Previous cultivation of arbuscular mycorrhizal (AM)-host plants promotes AM colonization, phosphorus (P) uptake and the growth of succeeding AM-host plants. Three field experiments were conducted to investigate whether reduced application rates of P fertilizer could maintain soybean (Glycine max (L.) Merr. cv. Tsurumusume) yields when fields were previously cropped with AM-host plants. In the experiments, soybean was cropped after growing both AM-host (wheat, sunflower, vetch, maize and azuki bean) and non-AM-host plants (radish, white mustard, sugar beet and buckwheat) or fallow with different rates of P fertilizer (0–200 kg P2O5 ha−1). The results showed that previous cropping with AM-host plants increased AM colonization of soybean roots, soybean growth, shoot P content and yield compared with either previous cropping with a non-AM host or fallow treatment. Soybean yields following AM-host plants did not decrease with reductions in the P application rate from 150 to 50 kg P2O5 ha−1, although soybean yields decreased in some cases after non-AM-host plants or fallow treatment.
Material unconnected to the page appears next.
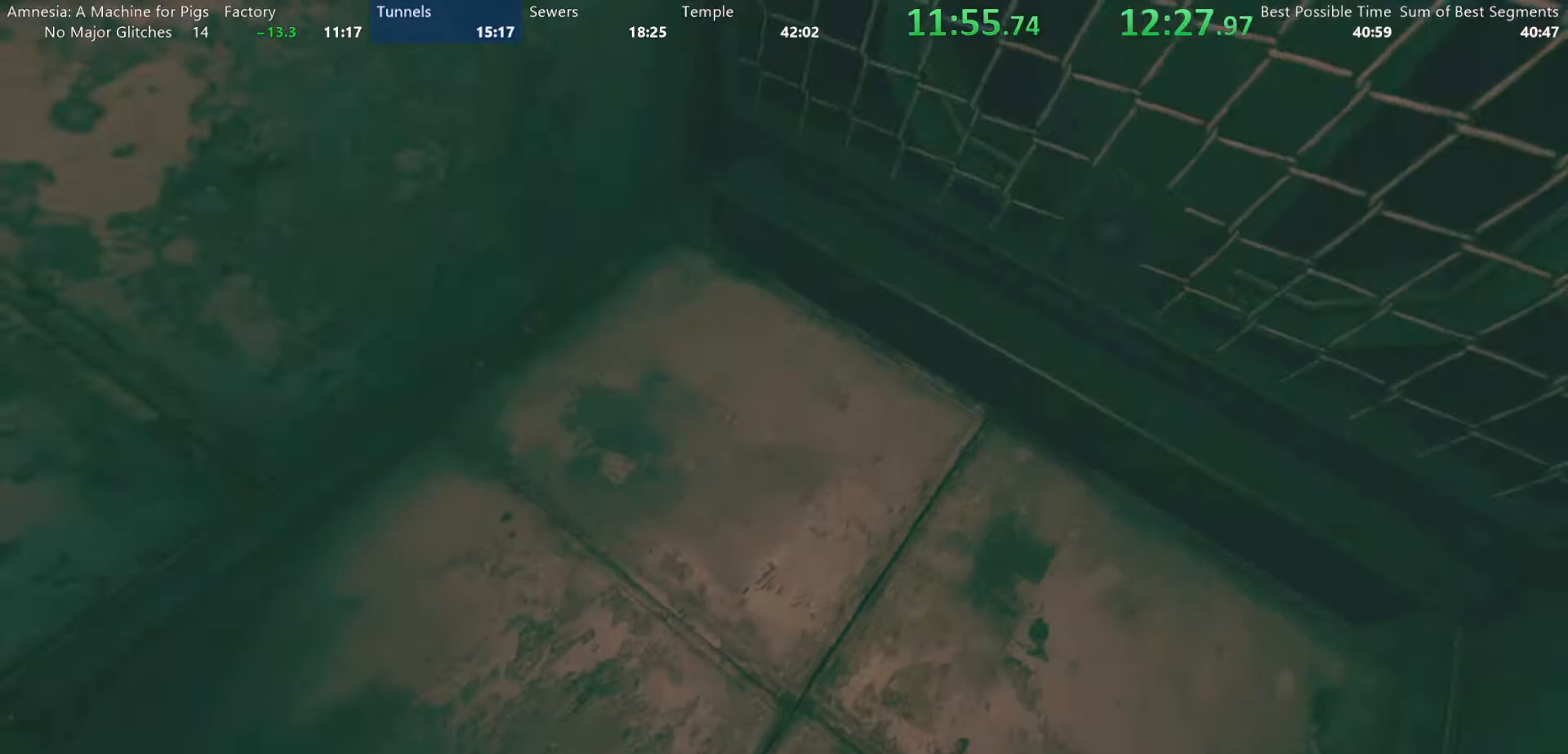
{"keys": ["w"], "mouse": ["left"], "events": [[150, "d", "up"]]}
A general linear model analysis revealed that soybean yield following AM-host plants was less affected by a reduction in P application rate than plants following non-AM-host plants. As a result, P application rates can be reduced from 150 kg P2O5 ha−1 (the rate recommended by the Hokkaido Government) to 50 kg P2O5 ha−1 for soybean cultivation in soils after AM-host plants.